Richard Alexander Kell (1 November 1927 – January or February 2023) was an Irish poet, composer and teacher.
Biography
Kell was born in Youghal, County Cork, Ireland, on 1 November 1927,[1][2] as the second of a Methodist missionary's four children. After early years in India he was educated mainly in Belfast and Dublin, where he graduated from Trinity College. He taught in England, finally as a senior lecturer in English and American literature. He contributed critical essays and poetry reviews to various periodicals (including The Guardian), and after retirement co-edited Other Poetry.[3]
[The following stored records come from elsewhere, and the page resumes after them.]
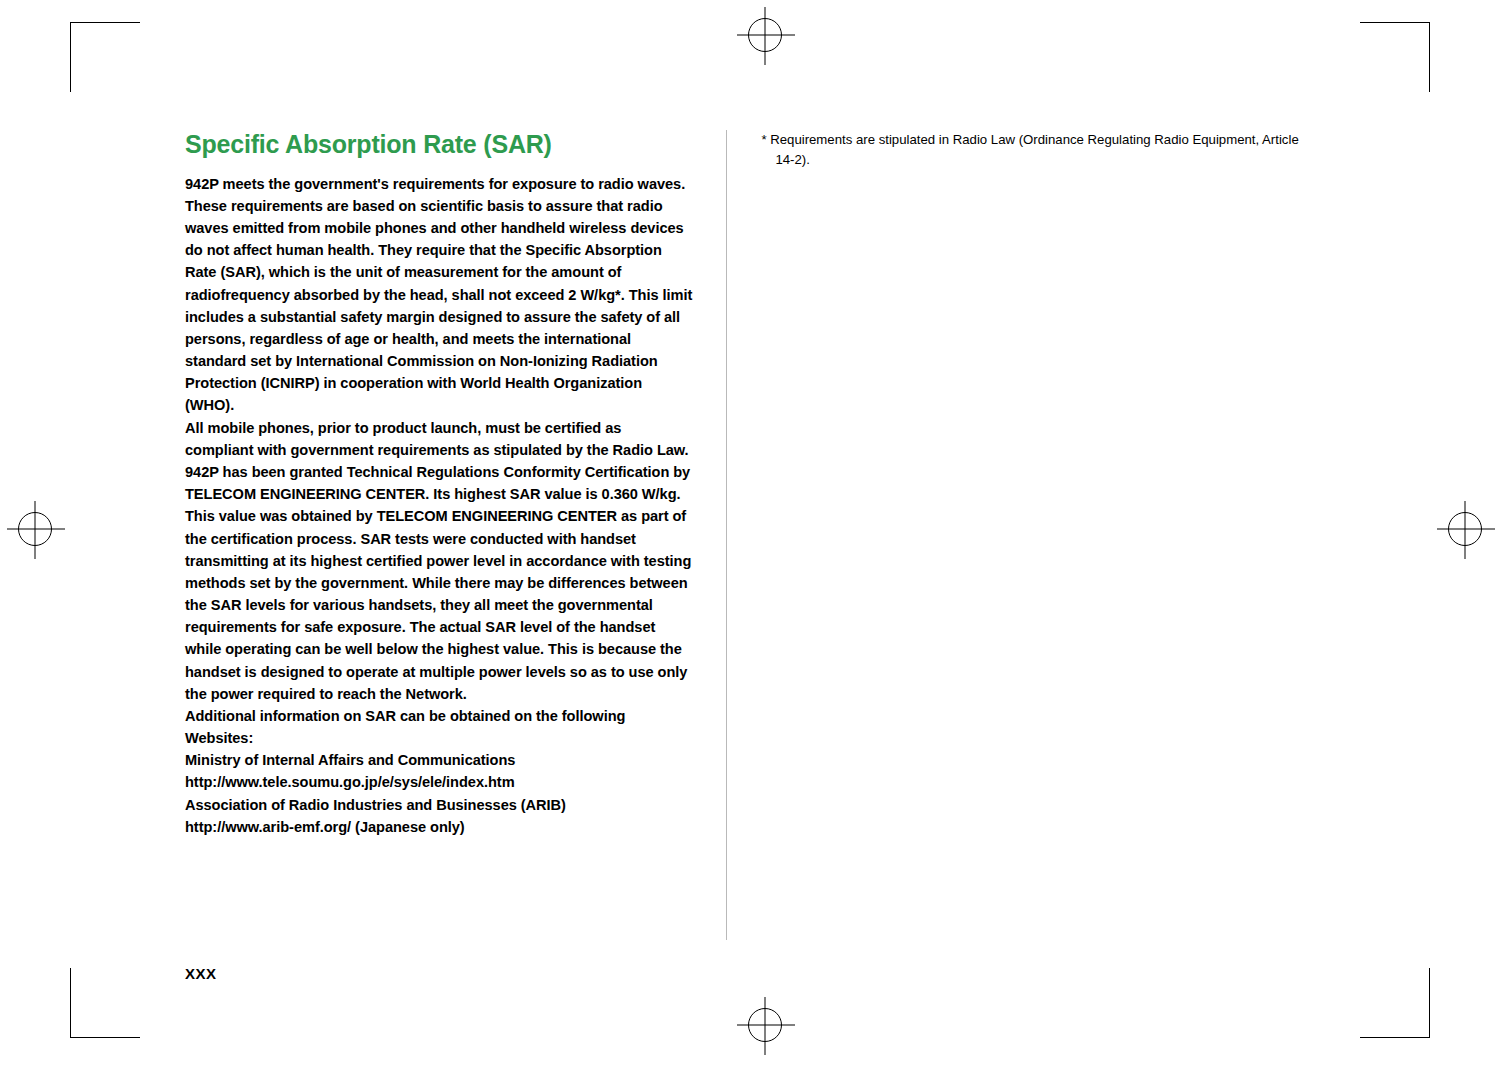Specific Absorption Rate (SAR)
942P meets the government's requirements for exposure to radio waves.
These requirements are based on scientific basis to assure that radio waves emitted from mobile phones and other handheld wireless devices do not affect human health. They require that the Specific Absorption Rate (SAR), which is the unit of measurement for the amount of radiofrequency absorbed by the head, shall not exceed 2 W/kg*. This limit includes a substantial safety margin designed to assure the safety of all persons, regardless of age or health, and meets the international standard set by International Commission on Non-Ionizing Radiation Protection (ICNIRP) in cooperation with World Health Organization (WHO).
All mobile phones, prior to product launch, must be certified as compliant with government requirements as stipulated by the Radio Law.
942P has been granted Technical Regulations Conformity Certification by TELECOM ENGINEERING CENTER. Its highest SAR value is 0.360 W/kg. This value was obtained by TELECOM ENGINEERING CENTER as part of the certification process. SAR tests were conducted with handset transmitting at its highest certified power level in accordance with testing methods set by the government. While there may be differences between the SAR levels for various handsets, they all meet the governmental requirements for safe exposure. The actual SAR level of the handset while operating can be well below the highest value. This is because the handset is designed to operate at multiple power levels so as to use only the power required to reach the Network.
Additional information on SAR can be obtained on the following Websites:
Ministry of Internal Affairs and Communications
http://www.tele.soumu.go.jp/e/sys/ele/index.htm
Association of Radio Industries and Businesses (ARIB)
http://www.arib-emf.org/ (Japanese only)
* Requirements are stipulated in Radio Law (Ordinance Regulating Radio Equipment, Article 14-2).
XXX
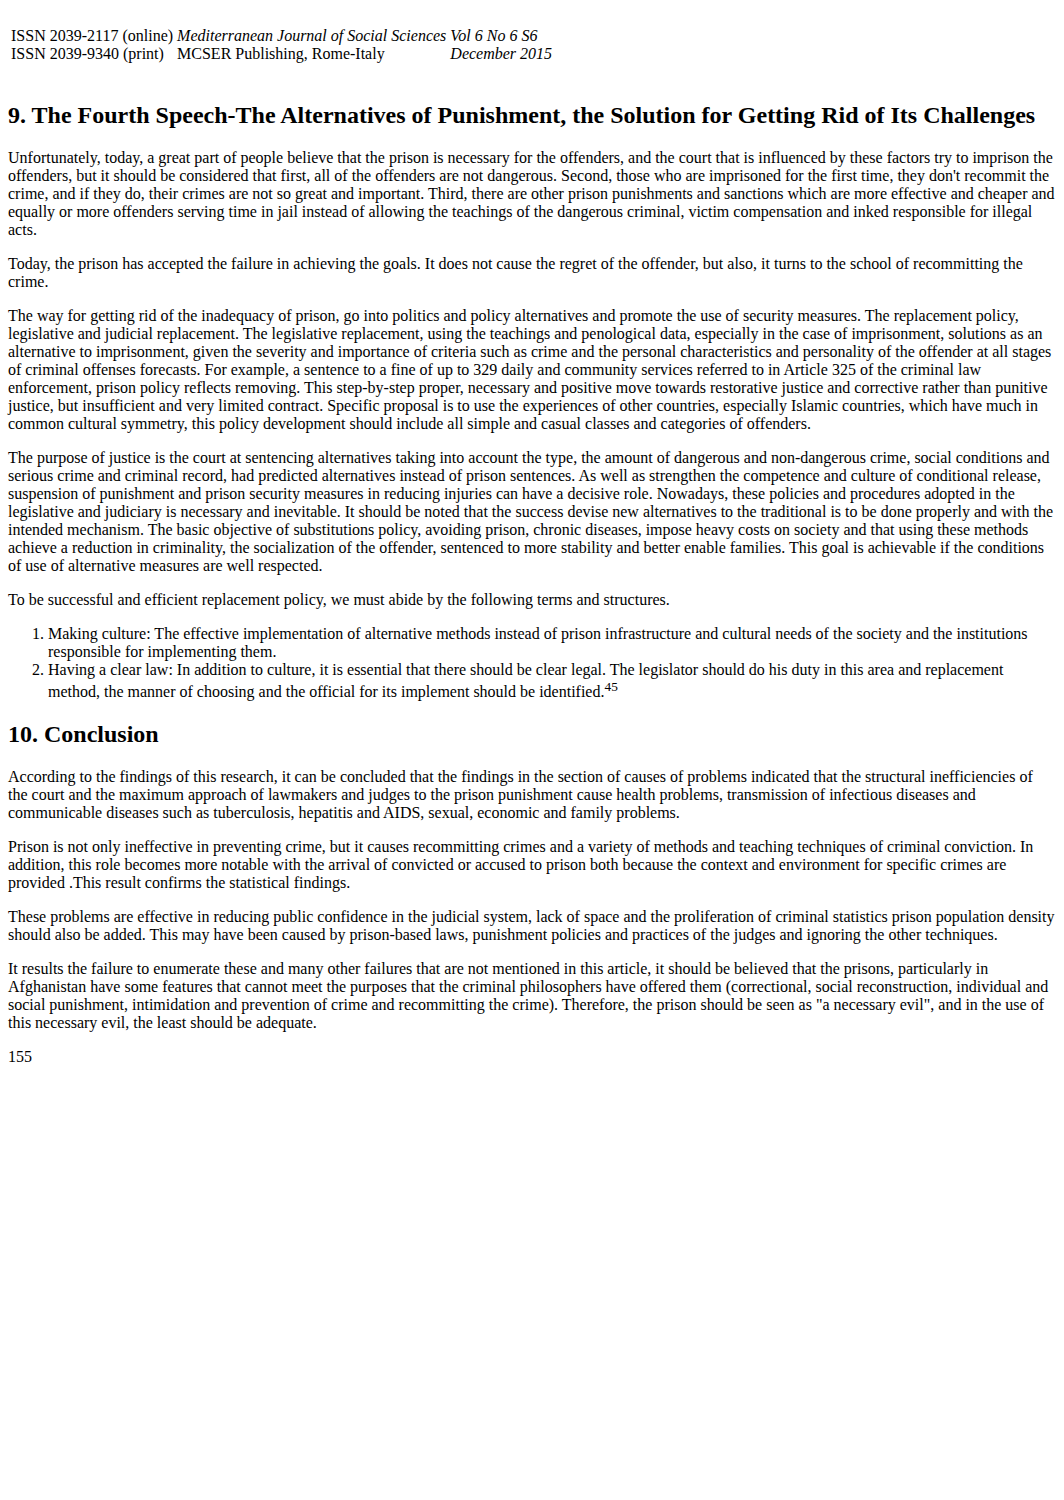| ISSN 2039-2117 (online) ISSN 2039-9340 (print) | Mediterranean Journal of Social Sciences MCSER Publishing, Rome-Italy | Vol 6 No 6 S6 December 2015 |
9. The Fourth Speech-The Alternatives of Punishment, the Solution for Getting Rid of Its Challenges
Unfortunately, today, a great part of people believe that the prison is necessary for the offenders, and the court that is influenced by these factors try to imprison the offenders, but it should be considered that first, all of the offenders are not dangerous. Second, those who are imprisoned for the first time, they don't recommit the crime, and if they do, their crimes are not so great and important. Third, there are other prison punishments and sanctions which are more effective and cheaper and equally or more offenders serving time in jail instead of allowing the teachings of the dangerous criminal, victim compensation and inked responsible for illegal acts.
Today, the prison has accepted the failure in achieving the goals. It does not cause the regret of the offender, but also, it turns to the school of recommitting the crime.
The way for getting rid of the inadequacy of prison, go into politics and policy alternatives and promote the use of security measures. The replacement policy, legislative and judicial replacement. The legislative replacement, using the teachings and penological data, especially in the case of imprisonment, solutions as an alternative to imprisonment, given the severity and importance of criteria such as crime and the personal characteristics and personality of the offender at all stages of criminal offenses forecasts. For example, a sentence to a fine of up to 329 daily and community services referred to in Article 325 of the criminal law enforcement, prison policy reflects removing. This step-by-step proper, necessary and positive move towards restorative justice and corrective rather than punitive justice, but insufficient and very limited contract. Specific proposal is to use the experiences of other countries, especially Islamic countries, which have much in common cultural symmetry, this policy development should include all simple and casual classes and categories of offenders.
The purpose of justice is the court at sentencing alternatives taking into account the type, the amount of dangerous and non-dangerous crime, social conditions and serious crime and criminal record, had predicted alternatives instead of prison sentences. As well as strengthen the competence and culture of conditional release, suspension of punishment and prison security measures in reducing injuries can have a decisive role. Nowadays, these policies and procedures adopted in the legislative and judiciary is necessary and inevitable. It should be noted that the success devise new alternatives to the traditional is to be done properly and with the intended mechanism. The basic objective of substitutions policy, avoiding prison, chronic diseases, impose heavy costs on society and that using these methods achieve a reduction in criminality, the socialization of the offender, sentenced to more stability and better enable families. This goal is achievable if the conditions of use of alternative measures are well respected.
To be successful and efficient replacement policy, we must abide by the following terms and structures.
Making culture: The effective implementation of alternative methods instead of prison infrastructure and cultural needs of the society and the institutions responsible for implementing them.
Having a clear law: In addition to culture, it is essential that there should be clear legal. The legislator should do his duty in this area and replacement method, the manner of choosing and the official for its implement should be identified.45
10. Conclusion
According to the findings of this research, it can be concluded that the findings in the section of causes of problems indicated that the structural inefficiencies of the court and the maximum approach of lawmakers and judges to the prison punishment cause health problems, transmission of infectious diseases and communicable diseases such as tuberculosis, hepatitis and AIDS, sexual, economic and family problems.
Prison is not only ineffective in preventing crime, but it causes recommitting crimes and a variety of methods and teaching techniques of criminal conviction. In addition, this role becomes more notable with the arrival of convicted or accused to prison both because the context and environment for specific crimes are provided .This result confirms the statistical findings.
These problems are effective in reducing public confidence in the judicial system, lack of space and the proliferation of criminal statistics prison population density should also be added. This may have been caused by prison-based laws, punishment policies and practices of the judges and ignoring the other techniques.
It results the failure to enumerate these and many other failures that are not mentioned in this article, it should be believed that the prisons, particularly in Afghanistan have some features that cannot meet the purposes that the criminal philosophers have offered them (correctional, social reconstruction, individual and social punishment, intimidation and prevention of crime and recommitting the crime). Therefore, the prison should be seen as "a necessary evil", and in the use of this necessary evil, the least should be adequate.
155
Kell began writing poetry at the age of ten, and at eighteen achieved newspaper publication with his now widely known poem 'Pigeons'. Since then his work has appeared in magazines, anthologies, and sixteen solo collections large and small (see bibliography).[citation needed]
Until 1995 Kell also wrote a small amount of music. He had public performances by vocal and instrumental soloists and ensembles, and (including a few broadcasts) by six orchestras, among them the BBC Concert Orchestra, Northern Sinfonia, and – while he was temporarily using the pseudonym Alec Richard – the Liverpool Philharmonic. His 17-minute Symphonic Elegy was composed in 1976 to commemorate the death of his wife Muriel the year before.[4] His Variations on a notorious theme was broadcast in 1979.[5]